Nach den Verlusten bei den Landtagswahlen bricht in der AfD wieder Streit aus. Der Partei steht ein unruhiges Wahljahr bevor.

Was? Wer schießt da in der Partei wieder gegen mich? AfD-Chef Jörg Meuthen Foto: Annegret Hilse/reuters

BERLIN taz | Jörg Meuthen redet sich die Sache schön. Man habe bei den Wahlen in Baden-Württemberg und Rheinland-Pfalz „nicht ganz so toll abgeschnitten“, gesteht der AfD-Parteichef auf einer Pressekonferenz in Berlin ein. Aber so schlecht seien die Ergebnisse auch nicht. Man habe den Wiedereinzug in zwei Landtage geschafft, die Partei sei nach einem „kometenhaften Aufstieg“ nun in einer „Konsolidierungsphase“. Das sei „völlig normal“.

Das sehen in der Rechtsaußen-Partei nicht alle so. Denn die AfD gehört zu den klaren Verlierern der Wahlen vom Sonntag. Mehr als alle anderen Parteien verlor die AfD, sackte in Baden-Württemberg von 15,1 auf 9,7 Prozent, in Rheinland-Pfalz von 12,6 auf 8,3 Prozent. In beiden Ländern wanderten je gut ein Drittel ihrer Wäh­le­r:in­nen ab, die meisten gen CDU, viel mehr aber noch ins Nichtwählerspektrum. Die Fraktionen schrumpfen, in Baden-Württemberg sind auch die beiden bisherigen Direktmandate futsch, sie gehen ausgerechnet an die Grünen.

Meuthen schiebt die Misserfolge auf äußere Umstände. Ein bürgernaher Wahlkampf sei nicht möglich gewesen, AfD-Wahlkämpfer seien von der Antifa angegriffen worden. Auch der Verfassungsschutz habe mit seiner zwischenzeitlichen Einstufung der Partei als rechtsextremen Verdachtsfall „ganz gewaltig geschadet“.

Michael Frisch, Spitzenkandidat in Rheinland-Pfalz, beklagt, die Coronapolitik habe alles überlagert. Sein Pendant in Baden-Württemberg, Bernd Gögel, räumt immerhin ein, dass auch das Bild seiner eigenen Fraktion, die in der vergangenen Legislatur gleich mehrere Abgänge zu verzeichnen hatte, nicht hilfreich war.

Die Partei-Radikalen schießen gegen Meuthen

Klar ist aber auch: Der Versuch der AfD, sich als Fundamentalopposition gegen die Coronapolitik zu inszenieren, zahlt sich vorerst nicht aus. Zudem bleibt die Partei tief gespalten. Prompt richtet sich am Montag offene Kritik auch an Meuthen. Es sei wohl nicht klug gewesen, dass dieser auf dem jüngsten Bundesparteitag in Kalkar Teile der eigenen Partei „beschimpfte und zerlegte“, wettert der Thüringer Bundestagsabgeordnete Jürgen Pohl. „Der Wähler ist ob der Anbiederung an die Altparteien enttäuscht.“ Meuthen hatte auf dem Parteitag die Radikalen um den früheren „Flügel“ zur Mäßigung aufgerufen – was diese als Spaltungsversuch werten.

## AUFGEFÜHRTE EINTRÄGE
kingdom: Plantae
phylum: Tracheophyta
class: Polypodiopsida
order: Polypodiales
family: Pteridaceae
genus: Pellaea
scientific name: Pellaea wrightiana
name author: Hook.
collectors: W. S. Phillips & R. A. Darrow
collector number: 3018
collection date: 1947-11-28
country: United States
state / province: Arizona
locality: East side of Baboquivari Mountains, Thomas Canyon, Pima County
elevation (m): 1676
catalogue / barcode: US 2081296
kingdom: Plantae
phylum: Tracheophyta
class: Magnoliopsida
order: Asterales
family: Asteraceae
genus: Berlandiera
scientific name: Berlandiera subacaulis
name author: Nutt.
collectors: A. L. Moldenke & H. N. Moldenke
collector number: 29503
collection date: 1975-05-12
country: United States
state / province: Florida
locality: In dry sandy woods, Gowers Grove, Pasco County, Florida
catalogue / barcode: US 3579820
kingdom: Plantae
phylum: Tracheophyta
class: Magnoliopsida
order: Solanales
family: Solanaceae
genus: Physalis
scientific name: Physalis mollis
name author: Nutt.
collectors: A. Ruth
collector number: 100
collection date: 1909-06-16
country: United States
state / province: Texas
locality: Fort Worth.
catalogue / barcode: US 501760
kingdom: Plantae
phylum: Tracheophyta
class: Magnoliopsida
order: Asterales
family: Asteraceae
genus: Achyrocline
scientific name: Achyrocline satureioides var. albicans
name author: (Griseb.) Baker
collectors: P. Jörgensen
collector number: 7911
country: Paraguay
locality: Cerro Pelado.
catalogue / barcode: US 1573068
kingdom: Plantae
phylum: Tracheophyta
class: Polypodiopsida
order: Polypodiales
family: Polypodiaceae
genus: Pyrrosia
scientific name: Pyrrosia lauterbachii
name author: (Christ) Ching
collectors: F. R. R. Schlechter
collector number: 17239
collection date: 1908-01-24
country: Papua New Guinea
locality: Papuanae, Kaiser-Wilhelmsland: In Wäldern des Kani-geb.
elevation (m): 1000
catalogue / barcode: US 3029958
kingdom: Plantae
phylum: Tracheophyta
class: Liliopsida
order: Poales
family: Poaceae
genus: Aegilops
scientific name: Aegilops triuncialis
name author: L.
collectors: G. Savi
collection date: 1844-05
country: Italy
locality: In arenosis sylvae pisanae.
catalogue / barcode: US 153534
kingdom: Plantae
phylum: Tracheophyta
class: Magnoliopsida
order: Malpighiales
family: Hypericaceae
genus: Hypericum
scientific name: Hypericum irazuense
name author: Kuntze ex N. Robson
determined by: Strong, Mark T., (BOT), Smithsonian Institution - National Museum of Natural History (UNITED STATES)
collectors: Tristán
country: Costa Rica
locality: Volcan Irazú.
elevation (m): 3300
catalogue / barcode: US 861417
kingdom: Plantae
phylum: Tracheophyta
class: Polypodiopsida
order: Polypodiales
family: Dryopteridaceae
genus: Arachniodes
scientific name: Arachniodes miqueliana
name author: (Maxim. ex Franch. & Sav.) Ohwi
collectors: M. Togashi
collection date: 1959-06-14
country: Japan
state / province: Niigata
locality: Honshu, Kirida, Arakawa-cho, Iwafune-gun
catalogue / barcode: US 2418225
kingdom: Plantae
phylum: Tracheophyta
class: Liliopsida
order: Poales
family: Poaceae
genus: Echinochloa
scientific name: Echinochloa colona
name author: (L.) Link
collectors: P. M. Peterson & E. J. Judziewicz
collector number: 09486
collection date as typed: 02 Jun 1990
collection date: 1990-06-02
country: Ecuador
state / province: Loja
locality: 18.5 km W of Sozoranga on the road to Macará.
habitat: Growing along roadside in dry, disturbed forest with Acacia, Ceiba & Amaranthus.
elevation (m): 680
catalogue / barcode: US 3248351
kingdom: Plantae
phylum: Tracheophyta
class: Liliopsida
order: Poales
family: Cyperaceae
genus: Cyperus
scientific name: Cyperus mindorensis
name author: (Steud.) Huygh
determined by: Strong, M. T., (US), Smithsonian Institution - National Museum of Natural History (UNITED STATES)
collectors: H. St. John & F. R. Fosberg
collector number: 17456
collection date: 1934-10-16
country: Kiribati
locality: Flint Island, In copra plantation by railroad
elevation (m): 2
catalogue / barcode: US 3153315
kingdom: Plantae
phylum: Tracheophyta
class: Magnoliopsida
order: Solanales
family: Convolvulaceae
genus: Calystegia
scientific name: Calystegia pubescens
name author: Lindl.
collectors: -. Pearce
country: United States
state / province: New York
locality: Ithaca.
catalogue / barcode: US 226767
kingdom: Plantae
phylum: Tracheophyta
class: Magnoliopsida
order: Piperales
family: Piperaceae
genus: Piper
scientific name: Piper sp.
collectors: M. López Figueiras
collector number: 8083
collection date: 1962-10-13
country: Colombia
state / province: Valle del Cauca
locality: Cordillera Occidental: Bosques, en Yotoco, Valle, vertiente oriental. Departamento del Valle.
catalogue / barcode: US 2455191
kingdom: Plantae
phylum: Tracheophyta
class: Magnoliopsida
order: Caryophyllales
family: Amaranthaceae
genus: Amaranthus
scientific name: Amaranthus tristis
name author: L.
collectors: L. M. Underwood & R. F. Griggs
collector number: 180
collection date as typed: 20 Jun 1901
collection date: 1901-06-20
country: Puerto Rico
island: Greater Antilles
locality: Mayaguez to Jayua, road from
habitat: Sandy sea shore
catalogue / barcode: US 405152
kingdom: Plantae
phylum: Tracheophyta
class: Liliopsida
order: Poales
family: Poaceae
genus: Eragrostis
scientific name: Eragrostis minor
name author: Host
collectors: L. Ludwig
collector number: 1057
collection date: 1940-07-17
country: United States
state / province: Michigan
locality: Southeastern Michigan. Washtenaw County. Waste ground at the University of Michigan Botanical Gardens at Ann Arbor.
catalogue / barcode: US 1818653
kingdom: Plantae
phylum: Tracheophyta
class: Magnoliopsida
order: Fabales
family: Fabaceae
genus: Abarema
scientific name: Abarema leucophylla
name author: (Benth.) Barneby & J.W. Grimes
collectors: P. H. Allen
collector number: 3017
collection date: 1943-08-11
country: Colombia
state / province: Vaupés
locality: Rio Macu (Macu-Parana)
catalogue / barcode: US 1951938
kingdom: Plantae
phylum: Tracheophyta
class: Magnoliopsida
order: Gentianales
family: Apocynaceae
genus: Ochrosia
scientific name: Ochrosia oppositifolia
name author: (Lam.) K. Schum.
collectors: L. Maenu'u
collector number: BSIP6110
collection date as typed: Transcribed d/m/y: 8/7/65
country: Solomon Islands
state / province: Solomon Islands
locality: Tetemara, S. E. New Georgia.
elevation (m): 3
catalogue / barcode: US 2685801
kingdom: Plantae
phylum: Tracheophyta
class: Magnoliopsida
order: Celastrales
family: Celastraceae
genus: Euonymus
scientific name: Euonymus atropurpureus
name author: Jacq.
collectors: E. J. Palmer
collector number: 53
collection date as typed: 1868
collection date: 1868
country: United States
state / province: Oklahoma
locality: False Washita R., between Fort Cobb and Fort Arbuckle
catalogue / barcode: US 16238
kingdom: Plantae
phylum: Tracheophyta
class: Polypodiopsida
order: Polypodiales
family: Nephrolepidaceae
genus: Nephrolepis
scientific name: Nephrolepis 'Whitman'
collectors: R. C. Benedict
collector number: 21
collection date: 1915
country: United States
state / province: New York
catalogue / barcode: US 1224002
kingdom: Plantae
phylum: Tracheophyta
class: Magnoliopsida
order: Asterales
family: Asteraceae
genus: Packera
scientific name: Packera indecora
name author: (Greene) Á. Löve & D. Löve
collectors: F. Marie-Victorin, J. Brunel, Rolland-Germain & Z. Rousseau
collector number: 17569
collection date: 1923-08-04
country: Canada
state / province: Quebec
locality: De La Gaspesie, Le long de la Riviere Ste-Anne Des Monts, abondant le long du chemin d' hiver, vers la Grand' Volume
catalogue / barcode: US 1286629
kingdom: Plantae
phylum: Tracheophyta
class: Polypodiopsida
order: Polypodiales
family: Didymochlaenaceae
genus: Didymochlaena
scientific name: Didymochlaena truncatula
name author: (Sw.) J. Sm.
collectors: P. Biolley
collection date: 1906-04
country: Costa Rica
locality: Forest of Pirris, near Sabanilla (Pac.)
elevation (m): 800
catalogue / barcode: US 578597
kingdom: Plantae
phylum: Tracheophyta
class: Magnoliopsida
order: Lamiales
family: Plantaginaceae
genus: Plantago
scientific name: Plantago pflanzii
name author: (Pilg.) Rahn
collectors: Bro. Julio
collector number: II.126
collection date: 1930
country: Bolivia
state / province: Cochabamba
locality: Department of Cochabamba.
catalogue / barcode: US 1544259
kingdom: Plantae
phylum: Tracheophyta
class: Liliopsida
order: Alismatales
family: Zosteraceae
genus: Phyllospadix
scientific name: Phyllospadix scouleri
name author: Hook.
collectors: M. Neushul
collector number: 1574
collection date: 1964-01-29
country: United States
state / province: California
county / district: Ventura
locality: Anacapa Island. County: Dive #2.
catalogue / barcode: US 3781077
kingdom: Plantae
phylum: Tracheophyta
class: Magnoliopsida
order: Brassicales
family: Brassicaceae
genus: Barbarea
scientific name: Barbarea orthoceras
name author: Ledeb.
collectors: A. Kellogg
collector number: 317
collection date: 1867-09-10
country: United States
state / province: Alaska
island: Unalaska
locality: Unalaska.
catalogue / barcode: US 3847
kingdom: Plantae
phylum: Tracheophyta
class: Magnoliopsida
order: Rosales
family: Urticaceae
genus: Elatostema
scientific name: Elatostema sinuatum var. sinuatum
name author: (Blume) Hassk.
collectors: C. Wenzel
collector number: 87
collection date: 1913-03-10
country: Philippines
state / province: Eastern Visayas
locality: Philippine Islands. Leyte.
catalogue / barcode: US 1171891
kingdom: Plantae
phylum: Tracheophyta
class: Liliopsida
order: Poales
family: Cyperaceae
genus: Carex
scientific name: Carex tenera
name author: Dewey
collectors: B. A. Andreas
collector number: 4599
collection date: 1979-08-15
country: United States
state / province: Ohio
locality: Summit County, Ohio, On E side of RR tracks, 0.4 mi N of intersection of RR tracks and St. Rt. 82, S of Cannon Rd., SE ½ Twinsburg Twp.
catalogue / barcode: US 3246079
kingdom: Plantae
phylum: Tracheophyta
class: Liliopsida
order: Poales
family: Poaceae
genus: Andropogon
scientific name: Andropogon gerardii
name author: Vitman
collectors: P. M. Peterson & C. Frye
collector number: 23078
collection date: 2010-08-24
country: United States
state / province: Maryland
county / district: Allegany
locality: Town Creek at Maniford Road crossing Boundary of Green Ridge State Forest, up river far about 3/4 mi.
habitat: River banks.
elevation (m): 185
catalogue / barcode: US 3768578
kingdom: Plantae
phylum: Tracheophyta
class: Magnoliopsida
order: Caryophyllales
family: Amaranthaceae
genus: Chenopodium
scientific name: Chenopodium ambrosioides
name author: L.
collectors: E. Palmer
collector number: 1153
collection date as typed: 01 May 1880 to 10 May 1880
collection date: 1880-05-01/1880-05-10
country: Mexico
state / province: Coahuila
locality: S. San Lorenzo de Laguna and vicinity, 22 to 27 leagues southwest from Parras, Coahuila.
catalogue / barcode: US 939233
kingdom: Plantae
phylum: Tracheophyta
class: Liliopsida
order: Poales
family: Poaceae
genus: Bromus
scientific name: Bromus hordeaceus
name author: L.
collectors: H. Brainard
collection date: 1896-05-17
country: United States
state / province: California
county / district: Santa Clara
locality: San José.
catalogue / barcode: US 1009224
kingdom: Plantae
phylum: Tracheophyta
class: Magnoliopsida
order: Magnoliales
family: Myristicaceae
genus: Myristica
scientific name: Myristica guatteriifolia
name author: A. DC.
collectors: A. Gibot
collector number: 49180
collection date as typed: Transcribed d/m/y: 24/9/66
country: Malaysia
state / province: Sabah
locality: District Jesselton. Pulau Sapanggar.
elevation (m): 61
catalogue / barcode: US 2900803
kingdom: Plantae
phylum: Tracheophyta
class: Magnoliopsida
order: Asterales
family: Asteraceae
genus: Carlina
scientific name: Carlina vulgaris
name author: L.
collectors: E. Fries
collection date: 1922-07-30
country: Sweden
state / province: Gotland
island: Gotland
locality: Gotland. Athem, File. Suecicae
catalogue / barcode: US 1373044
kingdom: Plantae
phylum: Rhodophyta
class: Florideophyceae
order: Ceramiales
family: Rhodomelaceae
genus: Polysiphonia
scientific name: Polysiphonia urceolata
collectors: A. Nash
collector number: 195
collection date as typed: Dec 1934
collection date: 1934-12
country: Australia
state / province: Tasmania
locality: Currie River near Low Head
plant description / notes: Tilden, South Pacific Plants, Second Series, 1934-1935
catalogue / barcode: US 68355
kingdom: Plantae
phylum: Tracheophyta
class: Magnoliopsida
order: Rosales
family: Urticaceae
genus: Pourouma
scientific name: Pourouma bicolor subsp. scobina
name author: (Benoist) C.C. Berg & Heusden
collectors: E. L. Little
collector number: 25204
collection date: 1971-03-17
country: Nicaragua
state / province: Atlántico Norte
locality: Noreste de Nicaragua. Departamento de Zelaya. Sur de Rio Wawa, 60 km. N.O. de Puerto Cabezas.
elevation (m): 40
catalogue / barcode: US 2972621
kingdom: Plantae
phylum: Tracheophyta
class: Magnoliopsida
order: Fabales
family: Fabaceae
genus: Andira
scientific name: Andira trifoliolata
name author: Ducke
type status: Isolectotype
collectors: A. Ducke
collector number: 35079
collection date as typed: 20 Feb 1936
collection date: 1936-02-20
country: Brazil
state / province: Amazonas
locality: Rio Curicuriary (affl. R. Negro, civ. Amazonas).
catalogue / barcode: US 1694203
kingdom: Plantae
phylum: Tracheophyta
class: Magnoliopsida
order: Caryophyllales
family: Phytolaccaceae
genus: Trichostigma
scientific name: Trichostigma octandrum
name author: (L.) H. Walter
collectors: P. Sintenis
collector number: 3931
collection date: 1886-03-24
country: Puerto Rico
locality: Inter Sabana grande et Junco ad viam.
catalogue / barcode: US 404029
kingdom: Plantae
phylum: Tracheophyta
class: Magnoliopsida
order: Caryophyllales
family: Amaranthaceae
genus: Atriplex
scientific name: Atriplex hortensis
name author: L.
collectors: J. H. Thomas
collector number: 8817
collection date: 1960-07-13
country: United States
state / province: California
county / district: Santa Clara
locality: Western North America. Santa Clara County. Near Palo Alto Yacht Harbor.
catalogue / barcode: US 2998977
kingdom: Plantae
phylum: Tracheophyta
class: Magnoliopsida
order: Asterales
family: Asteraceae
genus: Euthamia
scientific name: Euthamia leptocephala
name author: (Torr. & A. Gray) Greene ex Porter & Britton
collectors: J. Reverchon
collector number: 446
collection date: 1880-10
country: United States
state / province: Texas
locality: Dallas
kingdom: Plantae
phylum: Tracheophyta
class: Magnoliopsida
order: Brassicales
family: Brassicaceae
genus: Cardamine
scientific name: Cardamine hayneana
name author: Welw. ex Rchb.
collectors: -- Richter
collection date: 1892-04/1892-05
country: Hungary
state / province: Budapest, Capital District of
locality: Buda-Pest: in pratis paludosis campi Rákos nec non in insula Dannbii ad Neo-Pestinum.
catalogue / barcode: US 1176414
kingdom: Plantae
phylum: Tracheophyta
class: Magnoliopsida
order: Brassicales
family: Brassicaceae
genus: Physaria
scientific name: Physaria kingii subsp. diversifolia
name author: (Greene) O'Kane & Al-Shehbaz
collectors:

## SCHRIFTLICHE AUFGABE
Drucken Sie aus dem Artikel über die Wahlverluste der AfD den Abschnitt von „Die Partei-Radikalen schießen“ bis einschließlich „als Spaltungsversuch werten.“ wortgetreu ab. Die Auflistung wird für die Bearbeitung nicht benötigt.

## ENDERGEBNIS
Die Partei-Radikalen schießen gegen Meuthen

Klar ist aber auch: Der Versuch der AfD, sich als Fundamentalopposition gegen die Coronapolitik zu inszenieren, zahlt sich vorerst nicht aus. Zudem bleibt die Partei tief gespalten. Prompt richtet sich am Montag offene Kritik auch an Meuthen. Es sei wohl nicht klug gewesen, dass dieser auf dem jüngsten Bundesparteitag in Kalkar Teile der eigenen Partei „beschimpfte und zerlegte“, wettert der Thüringer Bundestagsabgeordnete Jürgen Pohl. „Der Wähler ist ob der Anbiederung an die Altparteien enttäuscht.“ Meuthen hatte auf dem Parteitag die Radikalen um den früheren „Flügel“ zur Mäßigung aufgerufen – was diese als Spaltungsversuch werten.